When using the yearly data file function,
date1, date2 should be provided as R Date objects or as character strings in the format
"2013-12-29". If only
date1 is provided, the output will only contain 1 day’s data, otherwise it will contain data for each day between the first and last dates provided (if they’re in the file).
An example use:
fname = "W:/NOAA_OISST/daily/sst.day.mean.2013.v2.nc" lsmask = "W:/NOAA_OISST/daily/lsmask.oisst.v2.nc" sstout = extractOISST(fname,lsmask,lon1 = 230, lon2 = 250, lat1 = 20, lat2 = 40, date1 = "2013-01-01",date2 = "2013-01-30")
The output of the yearly file function is a 3-dimensional array, with the temperature data (degrees C) arranged so that latitudes are in rows, longitudes are in columns, and data from each grid cell on different days comprise the 3rd dimension. Missing data, including areas over land, are entered as
NA. The 1st entry,
sstout[1,1,1], is the northernmost latitude and the westernmost longitude on the 1st date. Moving to the 2nd row of the array would put you at 0.25 degrees further south, and moving to the 2nd column of the array would put you 0.25 degrees further east. To see what latitude and longitude and date correspond to each location in the grid, you
can extract the info from the
dimnames() function. For example:
lats = as.numeric(dimnames(sstout)$Lat) longs = as.numeric(dimnames(sstout)$Long) dates = as.Date(dimnames(sstout)$Date)
The values that you get for latitude and longitude are the closest matches to your input values, and represent the center of each grid cell.
I’ve also included a little function to plot the data, although there are certainly better plotting functions in packages like
fields. I just provide this to check that you’re getting data from the region of the world you were hoping for. In the example here, I asked for data covering the west coast of North America including part of Baja California. The upper part of the Gulf of California should appear when the data are plotted.
The 1-day function works in the same manner, but does not require any date arguments, because there is only 1 date in each file.

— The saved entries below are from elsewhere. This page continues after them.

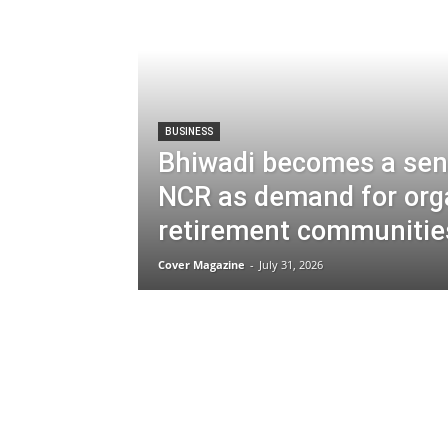
BUSINESS
Bhiwadi becomes a seni
NCR as demand for org
retirement communities
Cover Magazine
-
July 31, 2026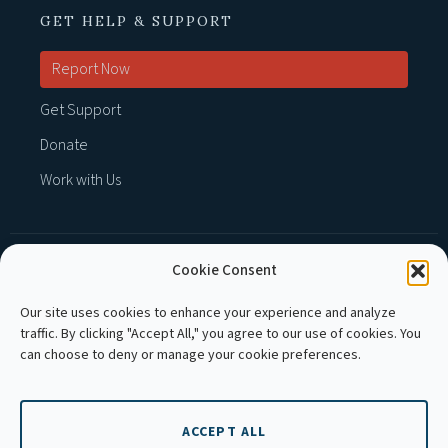
GET HELP & SUPPORT
Report Now
Get Support
Donate
Work with Us
Cookie Consent
MEMBER OF :
Our site uses cookies to enhance your experience and analyze
traffic. By clicking "Accept All," you agree to our use of cookies. You
can choose to deny or manage your cookie preferences.
ACCEPT ALL
Copyright © 2026 APLE Cambodia. All rights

The output from the 1-day function is a 2-dimensional matrix, with latitudes in rows and longitudes in columns (as above). The first entry [1,1], is the northernmost, westernmost grid cell in the range of lat/long values you asked for. Moving down one row is 0.25 degrees further south, and moving to the right 1 column is 0.25 degrees further east.
One issue I’ve wrestled with is how best to format the output arrays. When the data are first extracted inside the function, longitudes increase as you move down rows, and latitudes increase as you move right through columns, which might be counterintuitive to you. As a result, in the functions I flip the arrays around so that latitudes and longitudes are arrayed as you might expect, with northern values at the top, western values at the left. But this might not play nice with many plotting functions, so I’m open to suggestions about the “best” way to orient the output arrays.

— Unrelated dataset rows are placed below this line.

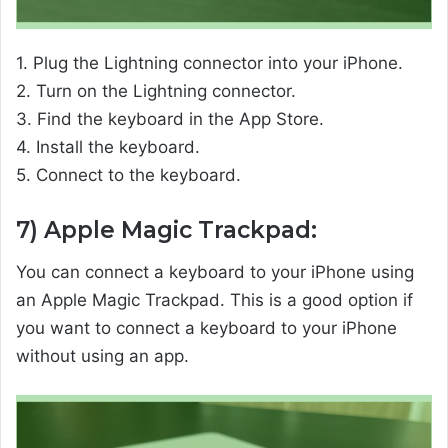
1. Plug the Lightning connector into your iPhone.
2. Turn on the Lightning connector.
3. Find the keyboard in the App Store.
4. Install the keyboard.
5. Connect to the keyboard.
7) Apple Magic Trackpad:
You can connect a keyboard to your iPhone using
an Apple Magic Trackpad. This is a good option if
you want to connect a keyboard to your iPhone
without using an app.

To cite your use of the data, NOAA suggests the following:
“NOAA High Resolution SST data provided by the NOAA/OAR/ESRL PSD, Boulder, Colorado, USA, from their Web site at http://www.esrl.noaa.gov/psd/”
or citing it as:
Reynolds, Richard W., Thomas M. Smith, Chunying Liu, Dudley B. Chelton, Kenneth S. Casey, Michael G. Schlax, 2007: Daily High-Resolution-Blended Analyses for Sea Surface Temperature. J. Climate, 20, 5473-5496. Reynolds, Richard W., Thomas M. Smith, Chunying Liu, Dudley B. Chelton, Kenneth S. Casey, Michael G. Schlax, 2007: Daily High-Resolution-Blended Analyses for Sea Surface Temperature. J. Climate, 20, 5473-5496.